CONGRESS MEMBERS INDIFFERENT TO THE PUBLIC VOTED FOR THE BAILOUT; SENATE RACES TO VOTE AHEAD OF PUBLIC OUTRAGE


AS OF THIS WRITING, THERE IS BAD NEWS: THE SENATE HAS COME UP WITH A WAY TO MOVE FASTER THAN THE PUBLIC. FACED WITH ALERTS OF PUBLIC DEMONSTRATIONS ON THIS COMING THURSDAY, REPORTEDLY SENATORS ARE CONTEMPLATING ATTACHING A VERSION OF THE BAILOUT BILL TO OTHER LEGISLATION ALREADY VOTED ON BY THE HOUSE—WHICH WOULD SUPPOSEDLY EXEMPT THE BAILOUT FROM THE RULE THAT THE HOUSE HAS TO VOTE ON A BILL FIRST.

 

N.b.: I am not sure that this dodge would genuinely exempt the legislation from the rule. But it might work temporarily—long enough to stymie public efforts to block this legislation.

 

As a citizen in Maryland, I remain hopeful that Sens. Mikulski and Cardin will see through this disaster and resist being stampeded into it, a recipe for fraud, waste and abuse as well as for hyper-inflation. There seems to be no hope whatever that Sen. Charles Schumer of New York will put up any resistance to it. (We have not heard from Sen. Hillary Clinton of New York, yet.)

 

The heroes are still there—although Sen. Ted Kennedy is ill, Sens. Russ Feingold (D-Wis.) and Robert Byrd (D-W.Va.) remain.

 

 

The BBC has an interesting if not surprising analysis of Congressional votes on the bailout bill: What the BBC finds is that the heftiest majority voting for the bailout came from members of Congress who are retiring—particularly, from members of Congress who are retiring and who are Republicans.

 

As the BBC puts it,

 

It is no coincidence that 26 of the 31 members who are retiring in November - including 21 Republicans - voted "Yes".

 

Don’t let the door hit you . . . but the revolving door awaits . . .

 

In further explanation--

Before the vote, lawmakers were inundated with calls, emails and letters from constituents outraged by the $700bn package. Correspondence against the bill vastly outweighed that in favour.
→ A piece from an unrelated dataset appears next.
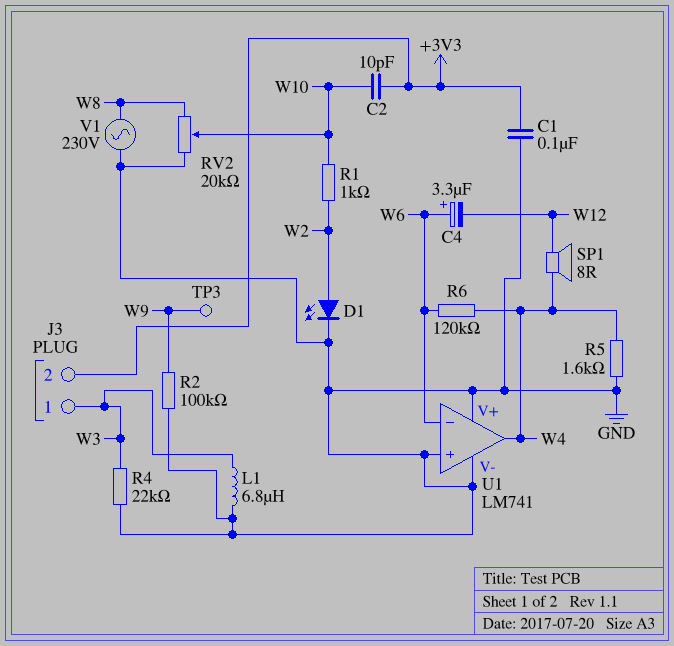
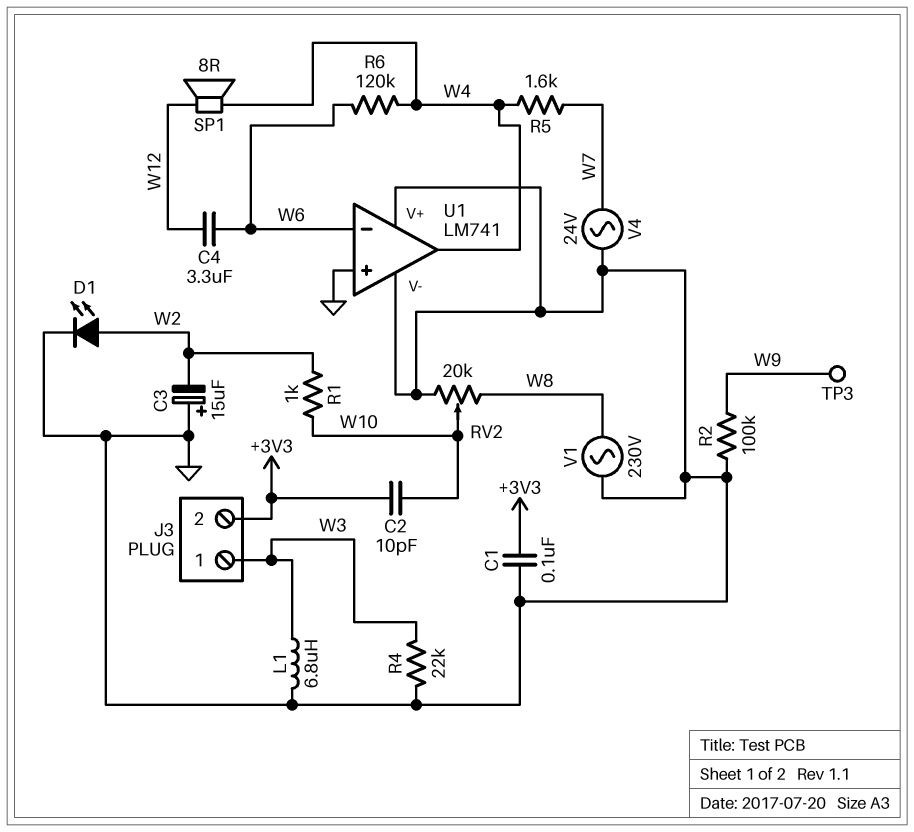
C3: none -> 15uF (plus GND, minus W2)
C4: 3.3uF (plus W6, minus W12) -> 3.3uF (W6, W12)
R5: 1.6k (GND, W4) -> 1.6k (W4, W7)
V4: none -> AC 24V (GND, W7)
Only those representatives unconcerned about their re-election prospects could confidently support the package.

 

‘Ideology’ is, as always, advanced as an explanation for many votes—but an explanation that pales in comparison to public anger:

But the pivotal reason given by most of those who turned down the bill seems straightforward: they feared for their jobs.

Public hostility

There are 435 seats in the House of Representatives, all of which are up for election in November.

Of the 38 members whose seats are most at risk in November's election, only eight voted for the bill.

Among those not considered at risk in the election, the vote was even, suggesting public hostility killed the bill, says the BBC's North America editor Justin Webb.